* [Quoted text]:
Re: operational semantics - Fwd: rdf semantics and timelessly true

Hi Henry, Hi Ross, Hi all,

We had a presentation last spring at the Philoweb seminar I was hosting at  
La Sorbonne of a student of Jean-Yves Girard, Samuel Tronçon, who, like  
others, is working on a project whose goal is to study the semantic Web  
 from the perspective of linear logic, ludic and geometry of interaction.  
You can find more information about it here :  
http://www.anr-loci.fr/axes-de-travail/article/tache-4-communication-web-et

Sorry, that's in French!

Best,
A.


Le Fri, 16 Nov 2012 11:55:05 +0100, Henry Story <henry.story@bblfish.net>  
a écrit:

> An interesting e-mail for people doing research in these topics
> with a different view of semantics.
>
> Begin forwarded message:
>
>> From: Ross Horne <ross.horne@gmail.com>
>> Subject: Re: rdf semantics and timelessly true
>> Date: 16 November 2012 11:08:07 CET
>> To: Henry Story <henry.story@bblfish.net>
>> Reply-To: ross.horne@gmail.com
>>
>> Hi Henry,
>>
>> Great email!
>>
>> Modal logics are indeed one option, but they still try to be classical
>> in spirit. What I mean is negation is still interpreted as the
>> complement of a set but this time in term of a Kripke frame allowing
>> possible world connected by a relation.
>>
>> Because you have enthusiasm for logic, I hope you don't mind me
>> sharing another perspective on logic that I feel is relevant to Linked
>> Data. It is possible to work semantically, but remain in a syntactic
>> world, i.e. without building a set theoretic or category theoretic
>> model. This is done in a branch of logic called proof theory, which
>> focuses on the semantics of logic as syntactic proof structures. The
>> key result is the cut-elimination result (first proven by Gentzen for
>> propositional logic). Cut-elimination can be seen in several ways, as
>> an internal soundness and completeness result, or a proof of
>> consistency of the internal dynamics of the proof system.
>>
>> Proof theory opens a door some modern logics including intuitionistic
>> logic, linear logic and the latest twist in modern logic the calculus
>> of structures. These modern logics are highly suited to problems in
>> computer science. E.g. intuitionistic logic matches with typed
>> functional programming and linear logic matches with resources
>> sensitive parallelism. In the last decade, deep inference, has allowed
>> us to treat time or causality in this purely syntactic logical
>> setting. In these logics provability rather than truth are central and
>> negation is no where near as strong as in a classical model theory.

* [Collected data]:
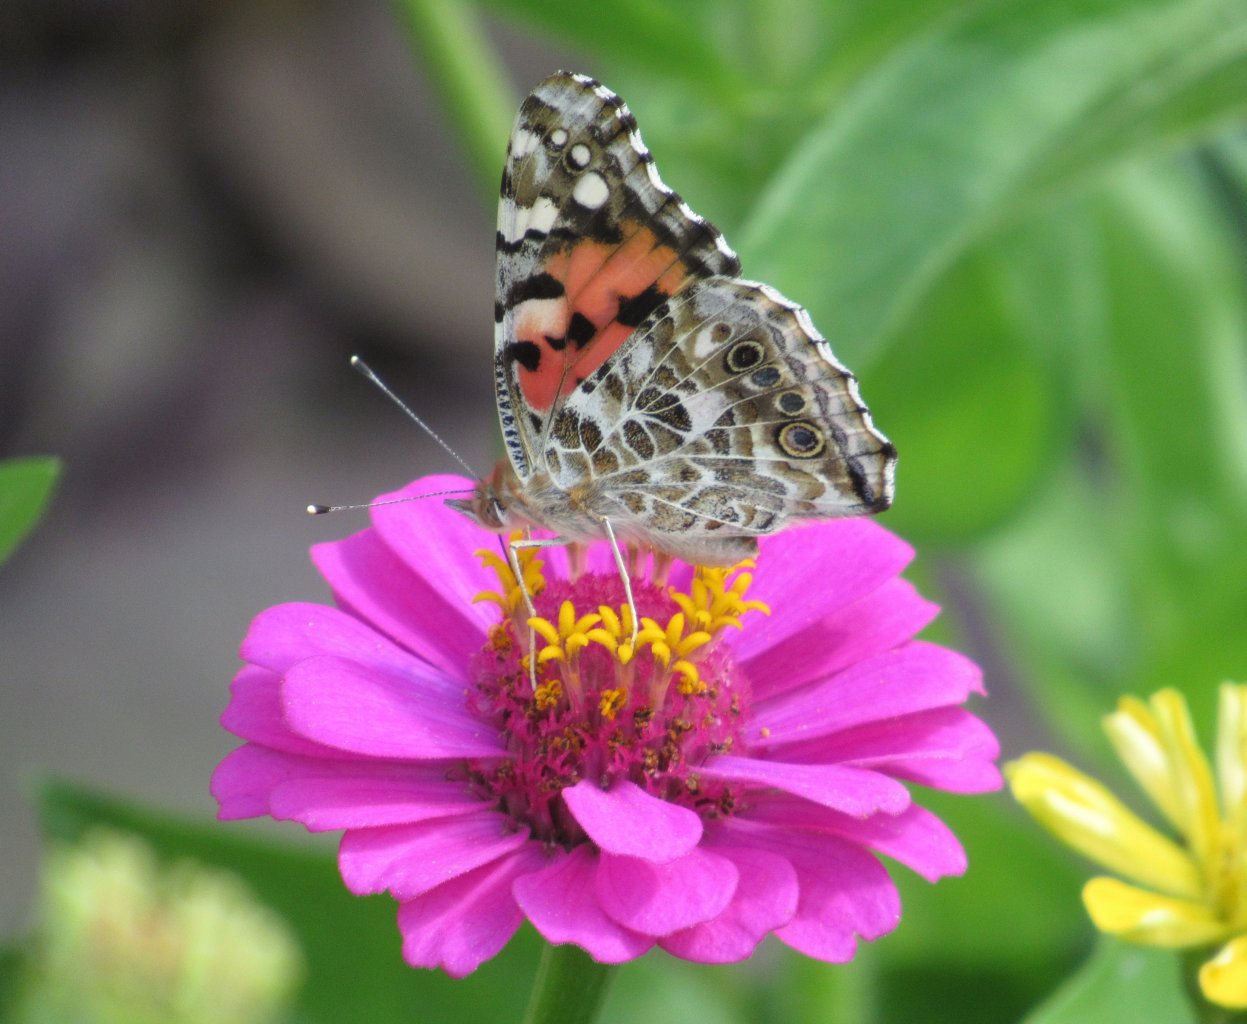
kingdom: Animalia
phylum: Arthropoda
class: Insecta
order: Lepidoptera
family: Nymphalidae
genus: Vanessa
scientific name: Vanessa cardui
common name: Painted Lady
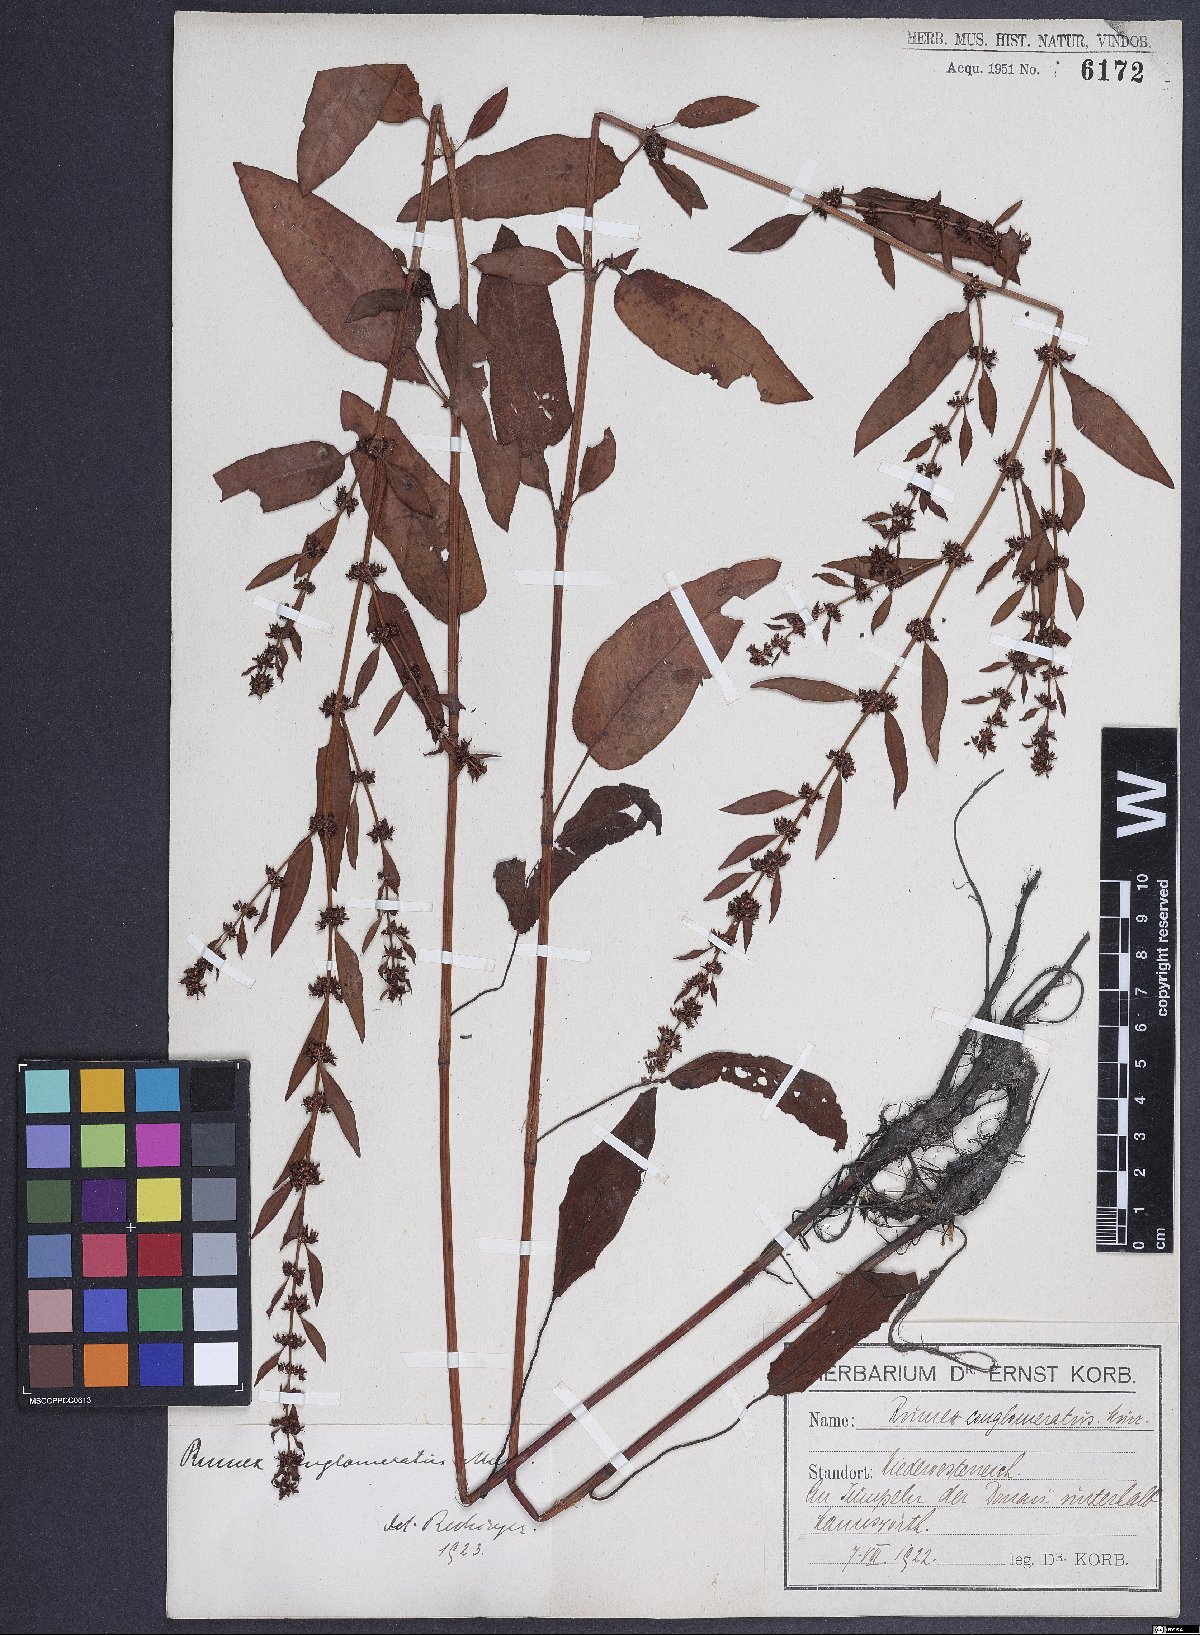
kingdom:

* [Directives]:
1 – Translate into French the following sentence from the email on proof theory: "These modern logics are highly suited to problems in computer science."
2 – According to the email on proof theory, who first proved the cut-elimination result, and for which logic?

* [Results of the tasks]:
1 – Ces logiques modernes sont tout à fait adaptées aux problèmes de l'informatique.

2 – Gentzen first proved it, for propositional logic.